2018年05月04日

基本的にP-90そのまんまでそのまんまでいいんだが

ピックアップで音を加工するより、アンプで加工する方が効果が大き過ぎる。
これが、フェンダーや60年代ビザールギターのトーンスイッチが廃れた理由だと推定される。

ストラトにP−90を乗せる有名ギタリストがいるのか知らないが、少なくともリアのサスティーンはP−90に軍配だ。ストラトでスライド弾いて有名なのはローウェル・ジョージだが、ライ・クーだーもそうなんだけれど、サスティーンを稼ぐためにかなり強く、コンプレッサーをかける。それはアタックが変になる。実際納得いかない音で録音しているものはライ・クーダーの場合結構ある。

P−90なら基本的にコンプレッサー必要がない。

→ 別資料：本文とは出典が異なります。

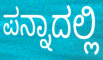
ಪನ್ನಾದಲ್ಲಿ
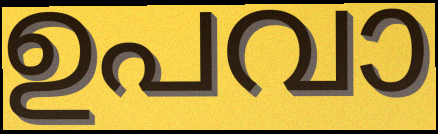
ഉപവാ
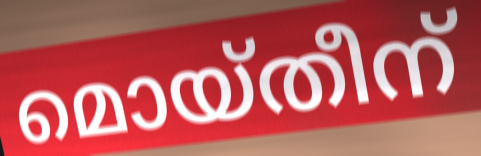
മൊയ്തീന്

ただしまんまだとハワイアンスチールみたいになっちゃうということである。

これもアンプの設定の問題である。同じ程度にギター側でコントロールしようとすると、やはり3トーンコントロールにプリアンプを搭載しないといけない。

ハイパストーンをいろいろな割合で試したが、目盛りで8か9で、容量に関係なく、適当な効果は得られる。
ということは、仮にフロントとリアのボリュームの2ボリュームにするというこれまでの路線を踏襲するなら、リアのボリュームにハイパスフィルターをつければいい程度だとう結果だと思う。ハイパスフィルターを有効にするか無効にするかというスイッチはつけていいと思う。ハイパスフィルターの場合、コンデンサーの容量は0.001μFがよい。容量が大きいと、ボリュームをたくさん絞る場合にロスが少なくキャラクターが変わるということだが、目盛り8・9で効果を得るなら容量は小さいほうがいい。500pFのは入手しにくい。

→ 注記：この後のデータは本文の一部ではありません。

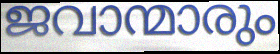
ജവാന്മാരും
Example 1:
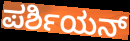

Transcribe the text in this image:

ಪರ್ಶಿಯನ್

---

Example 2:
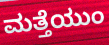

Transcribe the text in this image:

ಮತ್ತೆಯುಂ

テレキャスのハイパスは有名だけれど、たとえばボリュームにプッシュプルスイッチにするとか方法はあるけど、スイッチをつける場所が金属プレートにはないし、スイッチをピックガードにつけるためは工作がたいへん。ストラトにスイッチをつけるのは大変簡単である。

さて、ゴールドフォイル以外に、P−90ストラトも大変気に入っている。これにはハイパスフィルターはつけないでよろしい。改造ごっこが終わったら、最終的にホワイトストラトをP−90+センターPUつきに改造したい。今実験に使っているP−90はなんちゃってミツヤ・ゴールドフォイルとかなんちゃってストリングスルーPU制作に使う。もう十分減価償却は終わったと思う。

コンデンサー10個入りを4種類かったのでたくさん余ってしまった。これがオレンジドロップだったら邪魔でしょうがないが、10円の最小のフィルムコンデンサーなので邪魔にならないし、捨てても心は痛まない(オレンジドロップもでかいフィルムコンデンサーなだけなんだけど)。

ちなみに、ストラトのPUがいいのはサスティーンが乏しいのとトレードオフだと思う。アンプの性能が悪い時代に作られ、60年代全然人気がなかった。ベンチャーズもストラトやジャズマスターを使ったが、ソロの強い音を得るためモズライトに変えた。渡英前のジミヘンは少なくとも一流ミュージシャンとの仕事ではジャズマスターを使っていたが、渡英してマーシャルに使ったのはストラトだった。1965年ジミヘンの両方の演奏を聴くことができる。ストラトがいいのは、現代のギターアンプならどれでも同じだが、アンプでのコントロールに従順だということだ。そう言う風に設計されたわけではない大失敗作で、ジャズマスターより人気がなかった。